Computer-in-the-Loop Instrumentation
Scientific instruments such as telescopes, synchrotrons, and electron microscopes generate raw data streams that are archived for
subsequent batch processing. But quasi-real-time analysis can greatly enhance an instrument's capabilities. For example, consider an
astronomer studying solar flares with a radio telescope array. The deconvolution and analysis algorithms used to process the data and
detect flares are computationally demanding. Running the algorithms continuously would be inefficient for studying flares that are brief
and sporadic. But if the astronomer could call on substantial computing resources (and sophisticated software) in an on-demand fashion,
he or she could use automated detection techniques to zoom in on solar flares as they occurred.
Collaborative Work
Researchers often want to aggregate not only data and computing power, but also human expertise. Collaborative problem formulation, data
analysis, and the like are important Grid applications. For example, an astrophysicist who has performed a large, multi-terabyte
simulation might want colleagues around the world to visualize the results in the same way and at the same time so that the group can
discuss the results in real time.
Here are some other "real-world" examples of Grid applications:
A company needing to reach a decision on the placement of a new factory invokes a sophisticated financial forecasting model from
an Application Service Provider (ASP), providing the ASP with access to appropriate proprietary historical data from a corporate
database on storage systems operated by a Storage Service Provider (SSP). During the decision-making meeting, what-if scenarios are
run collaboratively and interactively, even though the division heads participating in the decision are located in different cities.

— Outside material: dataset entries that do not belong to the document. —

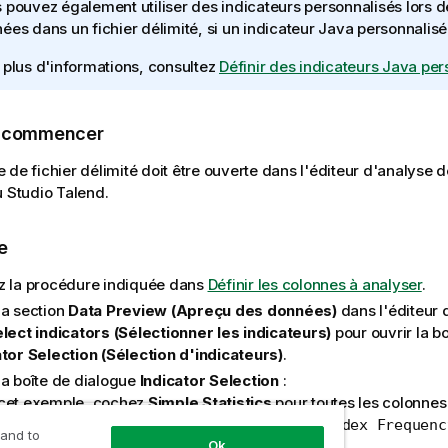
 pouvez également utiliser des indicateurs personnalisés lors d
ées dans un fichier délimité, si un indicateur Java personnalisé
 plus d'informations, consultez
Définir des indicateurs Java per
e commencer
 de fichier délimité doit être ouverte dans l'éditeur d'analyse d
u
Studio Talend
.
e
z la procédure indiquée dans
Définir les colonnes à analyser
.
la section
Data Preview (Apreçu des données)
dans l'éditeur 
lect indicators (Sélectionner les indicateurs)
pour ouvrir la b
ator Selection (Sélection d'indicateurs)
.
la boîte de dialogue
Indicator Selection
:
cet exemple, cochez
Simple Statistics
pour toutes les colonnes 
pour la colonne
first_name
et
 Statistics
Soundex Frequenc
 and to
Ok
lonne first_name.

The ASP itself contracts with a cycle provider for additional "oomph" during particularly demanding scenarios, requiring of
course that cycles meet desired security and performance requirements.
An industrial consortium formed to develop a feasibility study for a next-generation supersonic aircraft undertakes a highly
accurate multidisciplinary simulation of the entire aircraft. This simulation integrates proprietary software components developed by
different participants, with each component operating on that participant’s computers and having access to appropriate design
databases and other data made available to the consortium by its members.
A crisis management team responds to a chemical spill by using local weather and soil models to estimate the spread of the spill,
determining the impact based on population location as well as geographic features such as rivers and water supplies, creating a
shortterm mitigation plan (perhaps based on chemical reaction models), and tasking emergency response personnel by planning and
coordinating evacuation, notifying hospitals, and so forth.
Thousands of physicists at hundreds of laboratories and universities worldwide come together to design, create, operate, and
analyze the products of a major detector at CERN, the European high energy physics laboratory. During the analysis phase, they pool
their computing, storage, and networking resources to create a "Data Grid" capable of analyzing petabytes of data.